In Judaism, freedom is an obligation. It seems like such a paradox, “I am commanded to be free.” But the mitzvah** to become free speaks to a deep truth. Freedom is not a synonym for vacation; it is the hard-won realization that the world can, and sometimes must change, and that we should be the ones to change it. And every year, it is a responsibility in which I find more and more joy.

“In each and every generation, a person is obligated to see herself as if she personally left Egypt.” (Talmud Pesachim 115b)

*the process of making a kitchen kosher
**commandment

Monday, April 7, 2014

It's Hard to Be Good - Problems of Globalization

בס''ד


I was eating guacamole at the time.

It is the kind of problem that spins my head right round. Globalization and modern technology make limes cheap and available almost everywhere. Because limes are awesome*, we've quickly assimilated them into our diet: guacamole, margaritas, what passes for Mexican food out here, etc.

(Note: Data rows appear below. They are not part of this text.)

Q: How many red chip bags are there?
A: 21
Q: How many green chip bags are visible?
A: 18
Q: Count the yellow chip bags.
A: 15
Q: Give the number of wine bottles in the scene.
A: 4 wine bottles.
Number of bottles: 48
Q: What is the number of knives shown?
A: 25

The ready inclusion of limes in our lifestyles jacks up demand, and growers, mostly in developing countries where labor is cheap, step in to supply American markets. However growing monocultures (one species of produce in massive quantities in the same place), makes disease much more likely, and a citrus infection called HLB has been rapidly infecting much of Mexico's trees (Florida too). HLB, combined with the weather, created a huge lime shortage; prices skyrocketed.

Unfortunately, there are groups in Mexico very much interested in money wherever it is to be found, by any means necessary. It appears that drug cartels stepped in (they already launder money through Mexican agriculture), and they or other criminals are hijacking lime transports and plundering groves. The cartels have the funding to do all this because of the lucrative American market for illegal narcotics.

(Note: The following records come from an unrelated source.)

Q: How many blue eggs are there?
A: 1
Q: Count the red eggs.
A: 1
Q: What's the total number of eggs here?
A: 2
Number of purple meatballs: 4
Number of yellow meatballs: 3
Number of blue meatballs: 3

The Torah teaches "Turn from evil, and do good." (Psalm 15) In truth, the former is a hell of lot harder than the latter. It is easier to do good - treat people in our lives well, pay our taxes, donate to charity, do mitzvot, volunteer. In fact, I am always stunned by the sheer amount of goodness in the people around me. The strength that humans can muster is awe-inspiring.

Much, much more difficult is to turn from the evil that our society produces as a necessary consequence to its structure. Structural evil is the worst kind of problem the kind that saps slowly away at our energy, that requires concerted effort over a long period of time by many individuals to steer our conglomerate selves from our fixed path. Turning from that evil requires a high tolerance for frustration, accepting feelings of impotence, and immense restraint. Do we have the energy to fit composting into our lives, the time to check whether a fruit is sustainably raised, the restraint not to eat what we crave any given night, and the patience even the arrogance - to persuade our friends to do the same?

But I want to remind us of that strength that we possess; we have more of it than we even imagine. Our ancestors remind us that it is possible to work towards redemption for generations, and to keep hope alive. The good world that God has given us is worth the strength we can muster.




* As are avocados, and, indeed, anything that grows in the great state of California.